Corriere: Università, la riforma a rischio
Voto slittato, corsa per salvarla. Un bonus per i ricercatori
ROMA — La strada è in salita e piena di curve (politiche) pericolose. Per salvare la riforma dell’università il governo è pronto addirittura a cambiare strategia. E a giocarsi l’ultima carta: far modificare il calendario dei lavori alla Camera e progettare un intervento a favore dei ricercatori, la categoria più critica verso il ddl Gelmini.
Il problema numero uno è proprio quello dei tempi. Giovedì scorso l’esame della riforma da parte dell’Aula di Montecitorio è stato spostato dal 5 al 14 ottobre. Sembra poco, in realtà cambia tutto. Il 15 ottobre, cioè il giorno dopo, alla Camera comincia la sessione di bilancio che dura circa un mese e per regolamento costringe tutti gli altri provvedimenti ad aspettare in coda. Se sarà confermata la data del 14, quindi, la riforma non solo non sarà approvata prima che l’attività accademica entri nel vivo, come era nelle intenzioni del governo anche per evitare le proteste. Ma finirà su un binario morto, specie considerando l’eventualità delle elezioni anticipate a marzo, che comincia ad essere evocata anche all’interno della maggioranza e del governo.

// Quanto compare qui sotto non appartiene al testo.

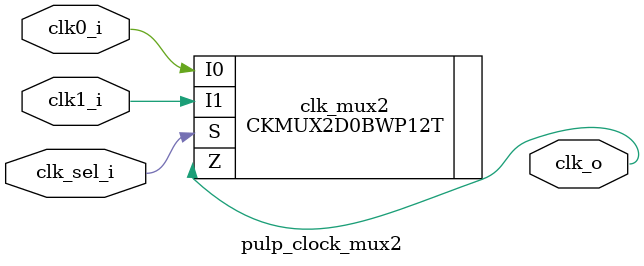
<source format=sv>

module pulp_clock_mux2
(
    input  logic clk0_i,
    input  logic clk1_i,
    input  logic clk_sel_i,
    output logic clk_o
  );

//  always_comb
//  begin
//    if (clk_sel_i == 1'b0)
//      clk_o = clk0_i;
//    else
//      clk_o = clk1_i;
//  end
   CKMUX2D0BWP12T clk_mux2 (
    .S(clk_sel_i),
    .I0(clk0_i),
    .I1(clk1_i),
    .Z(clk_o)
   );


endmodule

</source>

Sarebbe una sconfitta per il centrodestra, che su questa riforma ha investito parecchio. E la fine di un disegno di legge che non solo ridisegna il sistema di governo delle università, riducendone l’autonomia, ma distribuisce le risorse in base alla qualità della ricerca e della didattica e reintroduce il concorso nazionale per i docenti. Misure, e il vero nodo è questo, che il ministro dell’Economia Giulio Tremonti ha definito condizione essenziale per ripianare almeno in parte il taglio da un miliardo e 350 milioni di euro previsto nel 2011 per l’intero settore.
Ce ne è abbastanza perché la maggioranza tenti di modificare il calendario della Camera mettendo sul tavolo della prossima conferenza dei capigruppo due ipotesi: anticipare l’esame dell’Aula all’11 di ottobre oppure rimandare al 18 l’inizio della sessione di bilancio. In tutti e due i casi ci sarebbe qualche giorno per approvare in Aula la riforma e poi tornare al Senato, dove votare prima che anche lì cominci la sessione di bilancio. Possibile cambiare una decisione presa solo pochi giorni fa? Difficile ma non impossibile.

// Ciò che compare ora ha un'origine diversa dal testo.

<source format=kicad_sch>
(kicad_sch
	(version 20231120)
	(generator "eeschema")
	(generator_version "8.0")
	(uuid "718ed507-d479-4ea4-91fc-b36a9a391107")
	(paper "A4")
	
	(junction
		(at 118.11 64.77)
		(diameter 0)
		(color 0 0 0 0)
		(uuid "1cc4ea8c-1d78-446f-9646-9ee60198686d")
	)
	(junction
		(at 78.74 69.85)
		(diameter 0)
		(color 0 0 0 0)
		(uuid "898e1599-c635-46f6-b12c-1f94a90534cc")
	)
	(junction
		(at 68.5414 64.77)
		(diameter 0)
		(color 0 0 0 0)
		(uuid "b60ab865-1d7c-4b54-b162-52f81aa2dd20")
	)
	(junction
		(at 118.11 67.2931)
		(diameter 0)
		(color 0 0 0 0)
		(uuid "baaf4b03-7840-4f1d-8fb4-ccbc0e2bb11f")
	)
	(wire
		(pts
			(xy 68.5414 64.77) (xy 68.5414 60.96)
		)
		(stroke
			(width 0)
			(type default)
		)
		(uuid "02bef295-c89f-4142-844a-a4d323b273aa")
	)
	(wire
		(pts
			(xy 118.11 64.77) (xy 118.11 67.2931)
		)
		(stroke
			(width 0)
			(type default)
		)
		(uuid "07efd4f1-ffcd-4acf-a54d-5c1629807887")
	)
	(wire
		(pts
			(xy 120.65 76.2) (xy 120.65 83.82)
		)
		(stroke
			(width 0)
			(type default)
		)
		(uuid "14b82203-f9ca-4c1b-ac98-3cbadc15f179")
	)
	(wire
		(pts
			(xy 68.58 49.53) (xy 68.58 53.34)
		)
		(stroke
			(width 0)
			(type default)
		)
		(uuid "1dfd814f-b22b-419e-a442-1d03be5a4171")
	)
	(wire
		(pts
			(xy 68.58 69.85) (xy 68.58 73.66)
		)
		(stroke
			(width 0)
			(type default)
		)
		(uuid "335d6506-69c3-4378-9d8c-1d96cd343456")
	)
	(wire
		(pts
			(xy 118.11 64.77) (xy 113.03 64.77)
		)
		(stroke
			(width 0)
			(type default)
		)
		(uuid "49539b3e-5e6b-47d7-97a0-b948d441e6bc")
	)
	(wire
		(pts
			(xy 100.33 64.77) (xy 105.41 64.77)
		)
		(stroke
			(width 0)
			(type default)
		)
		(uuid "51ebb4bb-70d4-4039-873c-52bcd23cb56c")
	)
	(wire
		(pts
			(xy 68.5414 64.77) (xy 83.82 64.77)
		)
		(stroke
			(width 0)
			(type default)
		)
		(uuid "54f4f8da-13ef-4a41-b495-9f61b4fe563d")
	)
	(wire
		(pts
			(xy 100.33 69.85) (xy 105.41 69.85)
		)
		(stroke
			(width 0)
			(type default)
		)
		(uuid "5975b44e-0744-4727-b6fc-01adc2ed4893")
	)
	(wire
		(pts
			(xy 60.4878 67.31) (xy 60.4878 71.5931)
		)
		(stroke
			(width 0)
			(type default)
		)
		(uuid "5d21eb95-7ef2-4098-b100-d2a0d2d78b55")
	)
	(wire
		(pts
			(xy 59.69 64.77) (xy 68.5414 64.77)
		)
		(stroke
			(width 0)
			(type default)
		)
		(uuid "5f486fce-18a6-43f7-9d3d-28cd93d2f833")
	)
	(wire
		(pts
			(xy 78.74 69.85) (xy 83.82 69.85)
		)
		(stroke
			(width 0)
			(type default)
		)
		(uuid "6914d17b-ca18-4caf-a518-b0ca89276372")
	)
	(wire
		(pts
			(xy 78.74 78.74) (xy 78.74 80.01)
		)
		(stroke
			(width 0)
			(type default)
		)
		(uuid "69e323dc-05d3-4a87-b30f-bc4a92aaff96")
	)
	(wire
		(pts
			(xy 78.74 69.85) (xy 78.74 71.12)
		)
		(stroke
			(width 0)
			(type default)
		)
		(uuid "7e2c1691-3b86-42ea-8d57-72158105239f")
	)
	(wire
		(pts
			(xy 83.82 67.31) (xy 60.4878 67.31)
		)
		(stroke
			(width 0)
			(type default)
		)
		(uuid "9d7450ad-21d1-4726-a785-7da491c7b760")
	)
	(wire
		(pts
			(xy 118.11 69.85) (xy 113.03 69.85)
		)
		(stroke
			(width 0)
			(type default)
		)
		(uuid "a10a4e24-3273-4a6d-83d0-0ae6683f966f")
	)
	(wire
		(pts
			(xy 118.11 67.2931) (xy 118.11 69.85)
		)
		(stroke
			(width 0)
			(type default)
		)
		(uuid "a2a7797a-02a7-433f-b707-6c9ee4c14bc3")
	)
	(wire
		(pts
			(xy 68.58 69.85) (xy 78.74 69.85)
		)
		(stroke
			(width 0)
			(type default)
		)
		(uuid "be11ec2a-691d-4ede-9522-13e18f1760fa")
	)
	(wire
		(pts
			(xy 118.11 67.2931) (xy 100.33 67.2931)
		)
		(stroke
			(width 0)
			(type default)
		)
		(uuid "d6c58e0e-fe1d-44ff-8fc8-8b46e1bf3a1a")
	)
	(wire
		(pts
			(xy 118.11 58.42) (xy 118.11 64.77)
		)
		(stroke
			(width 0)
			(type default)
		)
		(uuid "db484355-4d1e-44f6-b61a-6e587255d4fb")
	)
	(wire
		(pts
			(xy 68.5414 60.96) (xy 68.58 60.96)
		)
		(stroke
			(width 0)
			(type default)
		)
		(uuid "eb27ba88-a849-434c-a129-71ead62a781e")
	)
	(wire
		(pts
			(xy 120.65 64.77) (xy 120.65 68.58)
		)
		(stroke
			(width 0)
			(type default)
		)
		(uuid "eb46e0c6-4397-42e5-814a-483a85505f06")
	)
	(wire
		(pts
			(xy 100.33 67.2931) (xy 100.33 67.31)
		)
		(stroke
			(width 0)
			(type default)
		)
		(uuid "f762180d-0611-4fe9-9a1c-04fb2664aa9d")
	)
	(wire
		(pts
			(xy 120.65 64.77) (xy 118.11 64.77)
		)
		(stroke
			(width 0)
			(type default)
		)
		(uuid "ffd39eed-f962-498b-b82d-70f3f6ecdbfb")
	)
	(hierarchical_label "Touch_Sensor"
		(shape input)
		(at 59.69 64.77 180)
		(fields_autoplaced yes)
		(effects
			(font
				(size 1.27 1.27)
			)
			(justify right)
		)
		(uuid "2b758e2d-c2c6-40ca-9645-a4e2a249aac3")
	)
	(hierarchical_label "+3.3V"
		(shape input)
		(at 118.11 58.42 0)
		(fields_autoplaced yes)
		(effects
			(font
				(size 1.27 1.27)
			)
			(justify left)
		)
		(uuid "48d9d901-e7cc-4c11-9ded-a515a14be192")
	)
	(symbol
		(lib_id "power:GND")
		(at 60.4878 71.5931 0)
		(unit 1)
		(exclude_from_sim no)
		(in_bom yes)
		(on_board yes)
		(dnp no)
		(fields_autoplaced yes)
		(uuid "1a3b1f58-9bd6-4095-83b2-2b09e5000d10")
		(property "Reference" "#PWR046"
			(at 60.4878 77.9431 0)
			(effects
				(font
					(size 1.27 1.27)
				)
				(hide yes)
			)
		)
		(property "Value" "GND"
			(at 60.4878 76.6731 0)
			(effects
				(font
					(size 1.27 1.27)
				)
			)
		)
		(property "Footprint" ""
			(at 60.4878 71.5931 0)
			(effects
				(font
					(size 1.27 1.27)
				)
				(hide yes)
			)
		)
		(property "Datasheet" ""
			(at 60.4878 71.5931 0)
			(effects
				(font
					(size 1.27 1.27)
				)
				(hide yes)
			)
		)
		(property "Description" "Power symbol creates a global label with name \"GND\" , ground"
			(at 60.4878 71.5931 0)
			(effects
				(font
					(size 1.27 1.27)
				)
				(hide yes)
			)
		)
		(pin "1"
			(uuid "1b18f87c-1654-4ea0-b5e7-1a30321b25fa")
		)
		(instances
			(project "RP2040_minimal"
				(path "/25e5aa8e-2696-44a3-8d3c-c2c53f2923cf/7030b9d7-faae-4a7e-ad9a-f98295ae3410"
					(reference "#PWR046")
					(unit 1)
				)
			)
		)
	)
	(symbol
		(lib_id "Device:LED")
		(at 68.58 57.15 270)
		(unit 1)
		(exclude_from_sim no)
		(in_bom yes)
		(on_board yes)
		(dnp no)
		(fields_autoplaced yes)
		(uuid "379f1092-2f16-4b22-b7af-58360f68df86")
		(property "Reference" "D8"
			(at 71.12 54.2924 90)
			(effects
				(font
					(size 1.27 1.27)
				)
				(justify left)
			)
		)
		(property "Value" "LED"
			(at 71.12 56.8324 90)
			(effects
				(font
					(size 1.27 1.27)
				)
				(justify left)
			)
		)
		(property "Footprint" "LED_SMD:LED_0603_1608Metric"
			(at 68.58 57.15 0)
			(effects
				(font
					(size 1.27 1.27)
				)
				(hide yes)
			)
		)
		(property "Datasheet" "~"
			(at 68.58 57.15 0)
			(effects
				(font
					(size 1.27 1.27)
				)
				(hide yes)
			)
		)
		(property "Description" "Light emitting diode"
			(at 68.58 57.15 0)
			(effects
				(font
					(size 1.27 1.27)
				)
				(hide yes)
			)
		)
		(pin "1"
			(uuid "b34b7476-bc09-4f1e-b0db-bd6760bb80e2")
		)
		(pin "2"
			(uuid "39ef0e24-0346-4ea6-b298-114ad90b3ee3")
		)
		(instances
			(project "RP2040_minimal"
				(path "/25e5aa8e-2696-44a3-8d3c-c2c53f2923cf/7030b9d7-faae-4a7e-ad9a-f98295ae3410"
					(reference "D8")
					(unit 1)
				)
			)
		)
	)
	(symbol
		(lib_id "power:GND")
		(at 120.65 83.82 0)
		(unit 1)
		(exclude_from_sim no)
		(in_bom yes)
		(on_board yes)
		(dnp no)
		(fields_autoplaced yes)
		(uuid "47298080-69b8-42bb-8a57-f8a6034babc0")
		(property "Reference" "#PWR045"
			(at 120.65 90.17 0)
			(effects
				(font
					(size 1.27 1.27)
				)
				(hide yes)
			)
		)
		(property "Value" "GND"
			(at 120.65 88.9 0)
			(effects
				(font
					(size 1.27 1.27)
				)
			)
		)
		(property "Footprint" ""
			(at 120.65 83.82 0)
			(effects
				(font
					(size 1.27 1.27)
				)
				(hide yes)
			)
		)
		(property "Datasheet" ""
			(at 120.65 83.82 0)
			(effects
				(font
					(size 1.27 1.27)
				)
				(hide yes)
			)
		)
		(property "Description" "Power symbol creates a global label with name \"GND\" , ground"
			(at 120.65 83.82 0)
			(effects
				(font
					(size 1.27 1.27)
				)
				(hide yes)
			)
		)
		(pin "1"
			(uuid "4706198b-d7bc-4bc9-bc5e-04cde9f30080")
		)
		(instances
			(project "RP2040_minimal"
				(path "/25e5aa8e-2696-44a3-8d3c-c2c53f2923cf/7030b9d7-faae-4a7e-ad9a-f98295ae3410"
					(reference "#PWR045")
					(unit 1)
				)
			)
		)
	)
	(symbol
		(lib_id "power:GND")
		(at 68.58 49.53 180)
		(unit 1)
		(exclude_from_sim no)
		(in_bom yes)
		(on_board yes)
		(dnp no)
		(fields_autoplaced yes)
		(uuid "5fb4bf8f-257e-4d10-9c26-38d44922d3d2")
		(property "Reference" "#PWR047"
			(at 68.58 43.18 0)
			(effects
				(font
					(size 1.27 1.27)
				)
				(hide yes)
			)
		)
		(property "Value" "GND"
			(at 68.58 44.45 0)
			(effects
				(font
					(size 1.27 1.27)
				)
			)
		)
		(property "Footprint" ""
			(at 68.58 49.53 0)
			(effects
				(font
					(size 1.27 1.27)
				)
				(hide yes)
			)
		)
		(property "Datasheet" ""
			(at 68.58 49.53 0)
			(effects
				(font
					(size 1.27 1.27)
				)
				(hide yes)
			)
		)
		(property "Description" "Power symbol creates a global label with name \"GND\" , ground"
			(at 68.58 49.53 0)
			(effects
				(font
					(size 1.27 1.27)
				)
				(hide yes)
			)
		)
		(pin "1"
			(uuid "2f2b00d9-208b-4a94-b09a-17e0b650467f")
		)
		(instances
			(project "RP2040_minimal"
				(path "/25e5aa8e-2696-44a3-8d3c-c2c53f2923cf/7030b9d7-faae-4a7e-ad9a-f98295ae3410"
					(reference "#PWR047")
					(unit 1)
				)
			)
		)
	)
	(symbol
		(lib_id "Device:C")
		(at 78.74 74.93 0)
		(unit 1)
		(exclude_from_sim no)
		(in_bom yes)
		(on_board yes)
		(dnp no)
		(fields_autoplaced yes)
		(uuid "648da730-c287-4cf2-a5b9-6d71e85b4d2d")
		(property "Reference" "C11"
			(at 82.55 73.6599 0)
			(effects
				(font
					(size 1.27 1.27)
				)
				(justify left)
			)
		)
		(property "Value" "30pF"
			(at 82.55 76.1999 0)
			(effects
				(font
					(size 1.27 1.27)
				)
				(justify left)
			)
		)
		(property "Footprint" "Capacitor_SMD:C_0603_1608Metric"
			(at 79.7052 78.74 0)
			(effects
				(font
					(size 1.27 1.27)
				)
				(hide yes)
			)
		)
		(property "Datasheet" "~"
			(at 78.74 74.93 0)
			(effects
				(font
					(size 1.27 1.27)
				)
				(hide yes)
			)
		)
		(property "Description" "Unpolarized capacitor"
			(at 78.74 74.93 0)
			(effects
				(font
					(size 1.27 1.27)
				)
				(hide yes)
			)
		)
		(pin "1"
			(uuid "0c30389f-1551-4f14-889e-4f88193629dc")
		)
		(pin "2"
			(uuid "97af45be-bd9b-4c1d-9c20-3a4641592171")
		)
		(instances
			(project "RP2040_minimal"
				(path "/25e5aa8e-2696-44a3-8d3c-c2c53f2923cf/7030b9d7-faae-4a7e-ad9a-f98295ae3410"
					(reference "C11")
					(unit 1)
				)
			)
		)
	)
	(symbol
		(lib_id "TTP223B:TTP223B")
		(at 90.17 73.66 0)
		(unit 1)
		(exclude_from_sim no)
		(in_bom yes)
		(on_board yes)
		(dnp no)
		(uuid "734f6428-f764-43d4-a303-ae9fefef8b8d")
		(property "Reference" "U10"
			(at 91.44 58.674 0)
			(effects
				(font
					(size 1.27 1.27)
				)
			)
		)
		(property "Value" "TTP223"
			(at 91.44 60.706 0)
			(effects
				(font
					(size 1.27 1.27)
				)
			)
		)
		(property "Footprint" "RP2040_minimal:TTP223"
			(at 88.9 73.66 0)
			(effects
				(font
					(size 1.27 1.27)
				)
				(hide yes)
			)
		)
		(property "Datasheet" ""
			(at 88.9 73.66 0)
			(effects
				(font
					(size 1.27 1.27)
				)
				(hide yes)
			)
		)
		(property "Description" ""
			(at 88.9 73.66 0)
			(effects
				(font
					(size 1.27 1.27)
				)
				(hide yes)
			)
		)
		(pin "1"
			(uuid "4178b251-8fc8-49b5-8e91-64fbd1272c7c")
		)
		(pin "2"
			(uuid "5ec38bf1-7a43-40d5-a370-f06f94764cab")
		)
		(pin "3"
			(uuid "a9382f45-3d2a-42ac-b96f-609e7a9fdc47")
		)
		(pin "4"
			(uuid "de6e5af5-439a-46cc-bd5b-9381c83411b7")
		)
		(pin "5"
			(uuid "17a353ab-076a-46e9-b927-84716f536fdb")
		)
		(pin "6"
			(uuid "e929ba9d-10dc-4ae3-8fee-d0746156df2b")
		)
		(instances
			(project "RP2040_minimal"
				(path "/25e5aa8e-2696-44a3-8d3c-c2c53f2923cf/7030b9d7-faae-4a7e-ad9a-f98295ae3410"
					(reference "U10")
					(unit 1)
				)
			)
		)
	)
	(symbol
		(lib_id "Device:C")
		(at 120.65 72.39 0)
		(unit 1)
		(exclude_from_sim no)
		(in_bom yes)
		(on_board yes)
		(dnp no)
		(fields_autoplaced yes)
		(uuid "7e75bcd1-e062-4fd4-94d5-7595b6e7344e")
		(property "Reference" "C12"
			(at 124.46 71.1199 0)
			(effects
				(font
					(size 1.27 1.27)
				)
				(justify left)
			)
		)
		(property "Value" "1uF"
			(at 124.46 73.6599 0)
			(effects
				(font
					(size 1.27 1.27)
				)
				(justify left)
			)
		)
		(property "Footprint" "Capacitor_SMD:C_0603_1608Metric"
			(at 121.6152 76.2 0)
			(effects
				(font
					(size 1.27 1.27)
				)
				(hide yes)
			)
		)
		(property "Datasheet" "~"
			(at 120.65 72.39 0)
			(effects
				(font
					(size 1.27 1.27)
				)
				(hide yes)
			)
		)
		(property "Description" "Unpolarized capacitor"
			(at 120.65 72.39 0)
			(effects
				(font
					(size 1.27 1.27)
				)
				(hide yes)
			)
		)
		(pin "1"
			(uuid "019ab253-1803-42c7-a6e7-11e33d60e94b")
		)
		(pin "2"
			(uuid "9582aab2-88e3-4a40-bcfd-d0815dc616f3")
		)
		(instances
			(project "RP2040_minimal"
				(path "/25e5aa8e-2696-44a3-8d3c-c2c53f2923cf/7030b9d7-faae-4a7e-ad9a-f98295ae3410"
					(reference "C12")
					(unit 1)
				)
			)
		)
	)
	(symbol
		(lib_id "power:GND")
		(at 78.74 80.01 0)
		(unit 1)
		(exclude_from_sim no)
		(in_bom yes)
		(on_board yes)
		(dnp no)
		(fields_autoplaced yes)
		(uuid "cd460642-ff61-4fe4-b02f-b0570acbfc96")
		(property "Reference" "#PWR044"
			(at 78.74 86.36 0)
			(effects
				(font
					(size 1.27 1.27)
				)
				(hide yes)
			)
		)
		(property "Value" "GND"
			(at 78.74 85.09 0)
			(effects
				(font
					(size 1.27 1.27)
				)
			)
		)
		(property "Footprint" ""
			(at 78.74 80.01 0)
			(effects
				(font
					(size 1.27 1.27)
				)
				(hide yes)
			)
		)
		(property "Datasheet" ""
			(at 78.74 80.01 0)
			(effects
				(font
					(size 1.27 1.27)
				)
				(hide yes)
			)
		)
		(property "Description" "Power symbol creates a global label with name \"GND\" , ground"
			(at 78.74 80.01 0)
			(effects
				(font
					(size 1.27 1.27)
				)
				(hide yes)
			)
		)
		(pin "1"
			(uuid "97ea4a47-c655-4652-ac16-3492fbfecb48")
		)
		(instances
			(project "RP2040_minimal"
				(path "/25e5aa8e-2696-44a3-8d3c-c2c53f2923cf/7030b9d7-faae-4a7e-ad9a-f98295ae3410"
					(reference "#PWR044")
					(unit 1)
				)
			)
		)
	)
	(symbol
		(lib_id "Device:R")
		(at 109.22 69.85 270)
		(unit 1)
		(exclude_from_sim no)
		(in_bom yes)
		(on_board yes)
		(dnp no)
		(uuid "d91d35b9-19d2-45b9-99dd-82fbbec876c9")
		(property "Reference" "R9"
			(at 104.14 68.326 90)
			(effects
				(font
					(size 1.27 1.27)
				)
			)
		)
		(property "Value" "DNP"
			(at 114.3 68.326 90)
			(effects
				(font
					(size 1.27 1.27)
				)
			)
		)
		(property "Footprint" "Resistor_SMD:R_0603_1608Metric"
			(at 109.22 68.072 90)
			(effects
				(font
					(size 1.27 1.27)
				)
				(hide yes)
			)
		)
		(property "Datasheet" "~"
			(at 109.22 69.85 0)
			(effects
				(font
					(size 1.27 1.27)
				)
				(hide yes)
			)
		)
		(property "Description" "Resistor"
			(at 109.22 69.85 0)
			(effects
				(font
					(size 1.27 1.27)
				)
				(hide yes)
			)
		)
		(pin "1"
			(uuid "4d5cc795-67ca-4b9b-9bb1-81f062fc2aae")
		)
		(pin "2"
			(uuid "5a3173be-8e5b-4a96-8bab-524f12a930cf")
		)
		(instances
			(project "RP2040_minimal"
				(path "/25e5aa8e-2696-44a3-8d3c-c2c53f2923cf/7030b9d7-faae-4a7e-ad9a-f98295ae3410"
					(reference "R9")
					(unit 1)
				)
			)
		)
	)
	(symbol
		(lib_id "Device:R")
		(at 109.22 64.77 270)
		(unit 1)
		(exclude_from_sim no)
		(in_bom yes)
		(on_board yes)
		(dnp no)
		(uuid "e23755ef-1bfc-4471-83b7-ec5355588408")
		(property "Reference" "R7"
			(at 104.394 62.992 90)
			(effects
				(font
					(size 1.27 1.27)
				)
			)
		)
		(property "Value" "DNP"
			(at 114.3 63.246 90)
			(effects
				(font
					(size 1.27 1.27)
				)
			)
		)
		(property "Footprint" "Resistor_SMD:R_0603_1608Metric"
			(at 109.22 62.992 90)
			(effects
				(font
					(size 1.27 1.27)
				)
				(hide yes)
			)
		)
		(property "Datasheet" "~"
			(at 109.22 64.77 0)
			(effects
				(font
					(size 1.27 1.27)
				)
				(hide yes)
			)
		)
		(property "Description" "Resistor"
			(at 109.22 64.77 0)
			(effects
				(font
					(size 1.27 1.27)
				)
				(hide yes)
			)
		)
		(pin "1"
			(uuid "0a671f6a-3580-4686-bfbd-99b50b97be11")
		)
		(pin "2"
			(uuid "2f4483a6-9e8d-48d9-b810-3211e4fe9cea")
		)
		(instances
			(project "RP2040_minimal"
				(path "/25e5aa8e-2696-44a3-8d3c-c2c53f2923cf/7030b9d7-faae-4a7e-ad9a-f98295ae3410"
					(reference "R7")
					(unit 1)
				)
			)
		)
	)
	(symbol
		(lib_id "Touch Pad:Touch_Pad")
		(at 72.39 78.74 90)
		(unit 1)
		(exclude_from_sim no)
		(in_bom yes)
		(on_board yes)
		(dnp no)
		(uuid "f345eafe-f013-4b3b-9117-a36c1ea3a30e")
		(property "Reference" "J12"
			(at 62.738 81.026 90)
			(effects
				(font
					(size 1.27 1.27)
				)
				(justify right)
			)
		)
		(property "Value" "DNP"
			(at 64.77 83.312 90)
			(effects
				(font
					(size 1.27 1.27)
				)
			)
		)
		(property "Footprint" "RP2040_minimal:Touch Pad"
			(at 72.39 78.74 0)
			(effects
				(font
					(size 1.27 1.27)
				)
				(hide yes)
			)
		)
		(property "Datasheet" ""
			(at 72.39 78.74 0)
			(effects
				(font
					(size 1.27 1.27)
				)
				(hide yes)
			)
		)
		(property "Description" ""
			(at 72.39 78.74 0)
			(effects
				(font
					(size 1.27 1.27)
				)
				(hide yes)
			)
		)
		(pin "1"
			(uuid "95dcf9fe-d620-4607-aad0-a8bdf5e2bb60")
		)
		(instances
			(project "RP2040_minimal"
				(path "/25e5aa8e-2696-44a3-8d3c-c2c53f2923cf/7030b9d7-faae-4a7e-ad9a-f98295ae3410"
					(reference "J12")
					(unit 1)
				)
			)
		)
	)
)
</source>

Il rinvio della settimana scorsa non è stato il frutto solo delle perplessità dell’opposizione sul disegno di legge ed in particolare sulla sua copertura finanziaria. Ma è stato uno dei primi segnali di un clima politico generale mutato, a poche ore dal voto di fiducia al governo Berlusconi che non ha certo chiuso le ferite del centrodestra. Non è dunque da escludere che un esame a freddo della questione possa portare ad una scelta diversa.

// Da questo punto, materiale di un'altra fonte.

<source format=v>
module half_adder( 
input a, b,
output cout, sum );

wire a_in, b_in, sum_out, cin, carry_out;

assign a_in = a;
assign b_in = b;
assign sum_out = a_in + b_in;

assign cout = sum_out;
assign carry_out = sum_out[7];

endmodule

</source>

Per provare a spingere in questa direzione i tecnici del ministero dell’Istruzione stanno studiando la fattibilità di un emendamento che arriva dall’opposizione e prevede per i ricercatori un’indennità didattica, cioè una piccola aggiunta in busta paga. Per legge i ricercatori che lavorano nelle università non sono tenuti ad insegnare. La realtà è ben diversa, perché sulle loro spalle pesa circa il 40 per cento della didattica. Proprio per questo, in segno di protesta contro la riforma Gelmini, quasi la metà dei ricercatori ha annunciato che da quest’anno non farà lezione. L’indennità didattica sarebbe un modo per venire incontro alle loro proteste e — visto che l’idea originale è del pd Luigi Nicolais — anche alle perplessità dell’opposizione. Ma è una strada davvero percorribile?
Anche considerando una somma contenuta (intorno ai 150 euro netti al mese) e tenuto conto che i ricercatori che fanno lezione sono circa 15 mila, si arriverebbe ad un costo di 45 milioni di euro l’anno. Non pochi dal momento che basterebbe qualche milione in meno per far partire quel piano di assunzioni di professori associati (9-10 mila in sei anni) che nelle intenzioni del governo rappresenta la strada maestra per risolvere la questione ricercatori, per la quale si esclude qualsiasi ipotesi di stralcio. I tecnici del ministero al momento sono scettici. Ma pur di riuscire a tirar fuori la riforma dal binario morto dove è inaspettatamente finita, correzioni fino a qualche giorno fa impensabili adesso hanno tutto un altro aspetto.